_Action item_.
Transcribe every record as it stands and set the images aside.

(Study material begins)

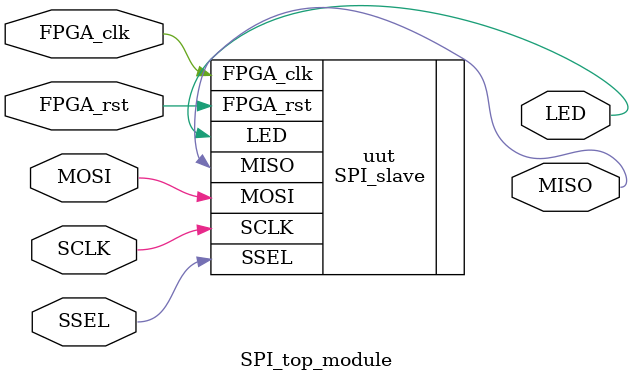
<source format=v>
`timescale 1ns / 1ps


module SPI_top_module(
    // Internal clock that runs faster than SPI clk
    input FPGA_clk,
    input FPGA_rst,
    
    // SPI comms protocol
    input SCLK,
    input SSEL,
    input MOSI,
    output MISO,
    output LED

);

wire PTS_en_out;
wire [3:0] index;
wire PTS_ser_data_in;

wire [15:0] SPI_data_line;
wire [15:0] PTS_data_line;

SPI_slave uut
(
    .FPGA_clk(FPGA_clk),
    .FPGA_rst(FPGA_rst),
    
    .SCLK(SCLK),
    .SSEL(SSEL),
    .MOSI(MOSI),
    .MISO(MISO),
    .LED(LED)
);

/*
PTS_module PTS_module
(
    .FPGA_clk(FPGA_clk),
    .FPGA_rst(FPGA_rst),
    
    .en(PTS_en_out),
    .index(index),
    
    .data_in(PTS_data_line),
    .ser_data_out(PTS_ser_data_in)
);


assign data_line = (~PTS_en_out) ? SPI_data_line : 16'bz;
assign PTS_data_line = data_line;
*/

endmodule

</source>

(Study material ends)

_Response to the exercise_.
<source format=v>
`timescale 1ns / 1ps


module SPI_top_module(
    // Internal clock that runs faster than SPI clk
    input FPGA_clk,
    input FPGA_rst,
    
    // SPI comms protocol
    input SCLK,
    input SSEL,
    input MOSI,
    output MISO,
    output LED

);

wire PTS_en_out;
wire [3:0] index;
wire PTS_ser_data_in;

wire [15:0] SPI_data_line;
wire [15:0] PTS_data_line;

SPI_slave uut
(
    .FPGA_clk(FPGA_clk),
    .FPGA_rst(FPGA_rst),
    
    .SCLK(SCLK),
    .SSEL(SSEL),
    .MOSI(MOSI),
    .MISO(MISO),
    .LED(LED)
);

/*
PTS_module PTS_module
(
    .FPGA_clk(FPGA_clk),
    .FPGA_rst(FPGA_rst),
    
    .en(PTS_en_out),
    .index(index),
    
    .data_in(PTS_data_line),
    .ser_data_out(PTS_ser_data_in)
);


assign data_line = (~PTS_en_out) ? SPI_data_line : 16'bz;
assign PTS_data_line = data_line;
*/

endmodule

</source>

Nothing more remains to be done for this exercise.